Given our performance through a complicated economic environment, the Compensation Committee
sought to reward management while also providing meaningful incentives to achieving our financial goals and
retaining key talent. Additionally, given the shift in the practice of our peer companies to greater use of RSUs,
while base salary and short-term incentives were generally consistent with the elements of our programs in
previous fiscal years, long term incentives shifted during the year to a greater use of RSUs, as described in
greater detail, below.
Financial Performance in Fiscal 2012 and its Effect on Executive Compensation Earned for Fiscal 2012
We experienced an increase in demand for our products and services in all of the geographies and the
majority of industries we serve during fiscal 2012 as compared to fiscal 2011. This positively impacted our
financial results for the fiscal year and our stock price for the first half of the fiscal year. In addition, we
continued to make progress in controlling our operating costs, which led to year over year improvements in our
non-GAAP operating margin.
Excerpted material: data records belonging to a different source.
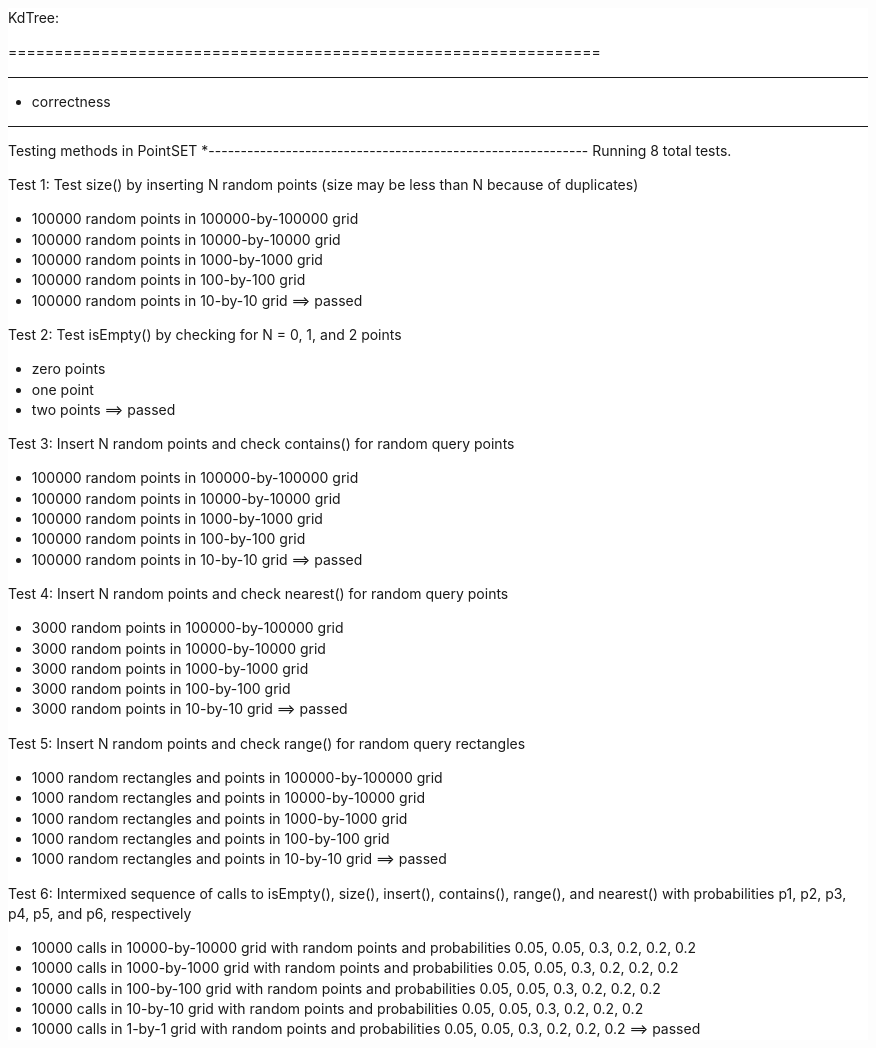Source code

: KdTree:

================================================================


******************************************************************************
*  correctness
******************************************************************************

Testing methods in PointSET
*-----------------------------------------------------------
Running 8 total tests.

Test 1: Test size() by inserting N random points
        (size may be less than N because of duplicates)
  *  100000 random points in 100000-by-100000 grid
  *  100000 random points in 10000-by-10000 grid
  *  100000 random points in 1000-by-1000 grid
  *  100000 random points in 100-by-100 grid
  *  100000 random points in 10-by-10 grid
==> passed

Test 2: Test isEmpty() by checking for N = 0, 1, and 2 points
  *  zero points
  *  one point
  *  two points
==> passed

Test 3: Insert N random points and check contains() for random query points
  *  100000 random points in 100000-by-100000 grid
  *  100000 random points in 10000-by-10000 grid
  *  100000 random points in 1000-by-1000 grid
  *  100000 random points in 100-by-100 grid
  *  100000 random points in 10-by-10 grid
==> passed

Test 4: Insert N random points and check nearest() for random query points
  *  3000 random points in 100000-by-100000 grid
  *  3000 random points in 10000-by-10000 grid
  *  3000 random points in 1000-by-1000 grid
  *  3000 random points in 100-by-100 grid
  *  3000 random points in 10-by-10 grid
==> passed

Test 5: Insert N random points and check range() for random query rectangles
  *  1000 random rectangles and points in 100000-by-100000 grid
  *  1000 random rectangles and points in 10000-by-10000 grid
  *  1000 random rectangles and points in 1000-by-1000 grid
  *  1000 random rectangles and points in 100-by-100 grid
  *  1000 random rectangles and points in 10-by-10 grid
==> passed

Test 6: Intermixed sequence of calls to isEmpty(), size(), insert(),
        contains(), range(), and nearest() with probabilities
        p1, p2, p3, p4, p5, and p6, respectively
  *  10000 calls in 10000-by-10000 grid with random points
     and probabilities 0.05, 0.05, 0.3, 0.2, 0.2, 0.2
  *  10000 calls in 1000-by-1000 grid with random points
     and probabilities 0.05, 0.05, 0.3, 0.2, 0.2, 0.2
  *  10000 calls in 100-by-100 grid with random points
     and probabilities 0.05, 0.05, 0.3, 0.2, 0.2, 0.2
  *  10000 calls in 10-by-10 grid with random points
     and probabilities 0.05, 0.05, 0.3, 0.2, 0.2, 0.2
  *  10000 calls in 1-by-1 grid with random points
     and probabilities 0.05, 0.05, 0.3, 0.2, 0.2, 0.2
==> passed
We believe that the improvements in these areas are indications of a broad-based
stabilization of our business – even though our stock price in the latter half of the year was heavily burdened by
the uncertainty resulting from the domestic and European sovereign debt crises.
The table below sets forth the improvements in our revenue, non-GAAP income from operations and
non-GAAP operating margin from fiscal 2011 to fiscal 2012:*
Fiscal 2012 Fiscal 2011 Change
(in millions of dollars)
Revenue ............................................. $2,215.6 $1,951.8 14%
Non-GAAP income from operations ...................... $ 533.4 $ 418.8 27%
Non-GAAP operating margin . . . . . . . . . . . . . . . . . . . . . . . . . . . 24% 21% 12%
* A reconciliation of GAAP to non-GAAP results is available in Appendix A.